ACTION ITEM
Starting with the first line, output the data exactly, through to the last line.
· · · ·
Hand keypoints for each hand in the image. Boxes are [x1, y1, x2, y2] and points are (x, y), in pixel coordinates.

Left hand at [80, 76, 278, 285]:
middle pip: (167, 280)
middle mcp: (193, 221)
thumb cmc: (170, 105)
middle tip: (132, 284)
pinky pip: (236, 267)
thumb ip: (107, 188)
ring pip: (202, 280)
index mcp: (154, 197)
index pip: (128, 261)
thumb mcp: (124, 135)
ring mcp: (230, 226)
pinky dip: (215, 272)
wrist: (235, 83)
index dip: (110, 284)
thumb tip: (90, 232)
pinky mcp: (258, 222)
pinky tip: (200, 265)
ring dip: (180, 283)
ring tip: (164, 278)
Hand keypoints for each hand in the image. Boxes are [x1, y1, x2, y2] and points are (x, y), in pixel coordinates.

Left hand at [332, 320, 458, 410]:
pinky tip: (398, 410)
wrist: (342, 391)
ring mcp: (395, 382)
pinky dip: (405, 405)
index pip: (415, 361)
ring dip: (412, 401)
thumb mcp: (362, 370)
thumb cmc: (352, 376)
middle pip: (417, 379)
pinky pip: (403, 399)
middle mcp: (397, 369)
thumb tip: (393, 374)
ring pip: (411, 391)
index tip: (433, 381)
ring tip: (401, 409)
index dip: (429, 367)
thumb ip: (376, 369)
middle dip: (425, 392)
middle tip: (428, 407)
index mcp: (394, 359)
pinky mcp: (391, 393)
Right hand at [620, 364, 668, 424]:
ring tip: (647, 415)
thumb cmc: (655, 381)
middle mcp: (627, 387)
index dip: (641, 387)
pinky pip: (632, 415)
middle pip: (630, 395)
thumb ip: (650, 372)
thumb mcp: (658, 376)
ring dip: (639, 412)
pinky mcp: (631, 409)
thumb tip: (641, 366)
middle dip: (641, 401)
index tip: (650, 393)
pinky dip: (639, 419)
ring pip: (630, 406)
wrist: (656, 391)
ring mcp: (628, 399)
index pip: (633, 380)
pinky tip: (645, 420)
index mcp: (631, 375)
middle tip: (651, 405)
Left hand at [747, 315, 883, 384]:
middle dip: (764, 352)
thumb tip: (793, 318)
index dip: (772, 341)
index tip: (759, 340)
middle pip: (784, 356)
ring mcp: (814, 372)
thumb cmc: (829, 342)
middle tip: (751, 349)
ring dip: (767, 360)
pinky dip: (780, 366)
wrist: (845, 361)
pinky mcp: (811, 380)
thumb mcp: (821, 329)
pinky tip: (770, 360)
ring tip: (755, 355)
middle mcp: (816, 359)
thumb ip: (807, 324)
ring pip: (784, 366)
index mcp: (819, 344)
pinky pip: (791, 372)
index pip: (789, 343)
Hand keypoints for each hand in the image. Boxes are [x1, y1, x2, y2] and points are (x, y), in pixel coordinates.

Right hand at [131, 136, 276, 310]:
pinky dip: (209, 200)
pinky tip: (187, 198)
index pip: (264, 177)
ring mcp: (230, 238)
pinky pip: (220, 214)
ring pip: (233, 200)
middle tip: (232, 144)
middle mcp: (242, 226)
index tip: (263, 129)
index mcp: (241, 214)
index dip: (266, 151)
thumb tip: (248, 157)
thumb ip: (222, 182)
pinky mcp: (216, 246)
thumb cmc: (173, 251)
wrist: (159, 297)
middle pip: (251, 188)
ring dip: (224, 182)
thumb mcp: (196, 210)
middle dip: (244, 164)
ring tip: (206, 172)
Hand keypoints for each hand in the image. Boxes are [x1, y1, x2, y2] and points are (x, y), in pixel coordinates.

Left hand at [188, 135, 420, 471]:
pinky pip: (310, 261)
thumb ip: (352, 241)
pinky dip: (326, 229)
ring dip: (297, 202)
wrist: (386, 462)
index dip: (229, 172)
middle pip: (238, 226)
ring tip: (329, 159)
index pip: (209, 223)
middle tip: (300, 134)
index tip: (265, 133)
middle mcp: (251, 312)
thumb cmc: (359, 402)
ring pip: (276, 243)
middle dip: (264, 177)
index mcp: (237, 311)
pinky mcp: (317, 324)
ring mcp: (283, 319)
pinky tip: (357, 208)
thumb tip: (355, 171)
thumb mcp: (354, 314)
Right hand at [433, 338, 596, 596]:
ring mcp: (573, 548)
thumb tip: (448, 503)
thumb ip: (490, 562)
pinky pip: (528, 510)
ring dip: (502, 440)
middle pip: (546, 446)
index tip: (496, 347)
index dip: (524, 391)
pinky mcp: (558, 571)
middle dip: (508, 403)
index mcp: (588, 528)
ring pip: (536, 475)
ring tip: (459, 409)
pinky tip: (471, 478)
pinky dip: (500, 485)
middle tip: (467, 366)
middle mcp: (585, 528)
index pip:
· · · ·
WRITTEN SOLUTION
Hand keypoints for each hand in the image. Boxes are [x1, y1, x2, y2] and points are (x, y), in pixel coordinates.

Left hand at [80, 76, 278, 285]:
middle pip: (167, 280)
middle mcp: (193, 221)
thumb cmc: (170, 105)
middle tip: (132, 284)
pinky pip: (236, 267)
thumb ip: (107, 188)
ring pip: (202, 280)
index mcp: (154, 197)
index pip: (128, 261)
thumb mcp: (124, 135)
ring mcp: (230, 226)
pinky dip: (215, 272)
wrist: (235, 83)
index dip: (110, 284)
thumb tip: (90, 232)
pinky mcp: (258, 222)
pinky tip: (200, 265)
ring dip: (180, 283)
ring tip: (164, 278)
Hand keypoints for each hand in the image. Boxes are [x1, y1, x2, y2] and points are (x, y), in pixel coordinates.

Left hand at [332, 320, 458, 410]:
pinky tip: (398, 410)
wrist: (342, 391)
ring mcp: (395, 382)
pinky dip: (405, 405)
index pip: (415, 361)
ring dip: (412, 401)
thumb mcp: (362, 370)
thumb cmc: (352, 376)
middle pip: (417, 379)
pinky pip: (403, 399)
middle mcp: (397, 369)
thumb tip: (393, 374)
ring pip: (411, 391)
index tip: (433, 381)
ring tip: (401, 409)
index dip: (429, 367)
thumb ip: (376, 369)
middle dip: (425, 392)
middle tip: (428, 407)
index mcp: (394, 359)
pinky mcp: (391, 393)
Right hand at [620, 364, 668, 424]:
ring tip: (647, 415)
thumb cmc: (655, 381)
middle mcp: (627, 387)
index dip: (641, 387)
pinky pip: (632, 415)
middle pip: (630, 395)
thumb ip: (650, 372)
thumb mcp: (658, 376)
ring dip: (639, 412)
pinky mcp: (631, 409)
thumb tip: (641, 366)
middle dip: (641, 401)
index tip: (650, 393)
pinky dip: (639, 419)
ring pip: (630, 406)
wrist: (656, 391)
ring mcp: (628, 399)
index pip: (633, 380)
pinky tip: (645, 420)
index mcp: (631, 375)
middle tip: (651, 405)
Left hand at [747, 315, 883, 384]:
middle dip: (764, 352)
thumb tip: (793, 318)
index dip: (772, 341)
index tip: (759, 340)
middle pip: (784, 356)
ring mcp: (814, 372)
thumb cmc: (829, 342)
middle tip: (751, 349)
ring dip: (767, 360)
pinky dip: (780, 366)
wrist: (845, 361)
pinky mcp: (811, 380)
thumb mcp: (821, 329)
pinky tip: (770, 360)
ring tip: (755, 355)
middle mcp: (816, 359)
thumb ip: (807, 324)
ring pip: (784, 366)
index mcp: (819, 344)
pinky pip: (791, 372)
index pip: (789, 343)
Hand keypoints for each hand in the image. Boxes are [x1, y1, x2, y2] and points are (x, y), in pixel coordinates.

Right hand at [131, 136, 276, 310]:
pinky dip: (209, 200)
pinky tip: (187, 198)
index pip: (264, 177)
ring mcp: (230, 238)
pinky pip: (220, 214)
ring pip: (233, 200)
middle tip: (232, 144)
middle mcp: (242, 226)
index tip: (263, 129)
index mcp: (241, 214)
index dip: (266, 151)
thumb tip: (248, 157)
thumb ip: (222, 182)
pinky mcp: (216, 246)
thumb cmc: (173, 251)
wrist: (159, 297)
middle pip: (251, 188)
ring dip: (224, 182)
thumb mcp: (196, 210)
middle dip: (244, 164)
ring tip: (206, 172)
Hand keypoints for each hand in the image. Boxes are [x1, y1, x2, y2] and points are (x, y), in pixel coordinates.

Left hand at [188, 135, 420, 471]:
pinky pip: (310, 261)
thumb ip: (352, 241)
pinky dip: (326, 229)
ring dip: (297, 202)
wrist: (386, 462)
index dip: (229, 172)
middle pip: (238, 226)
ring tip: (329, 159)
index pip: (209, 223)
middle tip: (300, 134)
index tip: (265, 133)
middle mcp: (251, 312)
thumb cmc: (359, 402)
ring pip: (276, 243)
middle dip: (264, 177)
index mcp: (237, 311)
pinky mcp: (317, 324)
ring mcp: (283, 319)
pinky tip: (357, 208)
thumb tip: (355, 171)
thumb mcp: (354, 314)
Right hand at [433, 338, 596, 596]:
ring mcp: (573, 548)
thumb tip: (448, 503)
thumb ip: (490, 562)
pinky pip: (528, 510)
ring dip: (502, 440)
middle pip: (546, 446)
index tip: (496, 347)
index dip: (524, 391)
pinky mcp: (558, 571)
middle dip: (508, 403)
index mcp: (588, 528)
ring pip: (536, 475)
ring tip: (459, 409)
pinky tip: (471, 478)
pinky dip: (500, 485)
middle tip: (467, 366)
middle mcp: (585, 528)
index pip:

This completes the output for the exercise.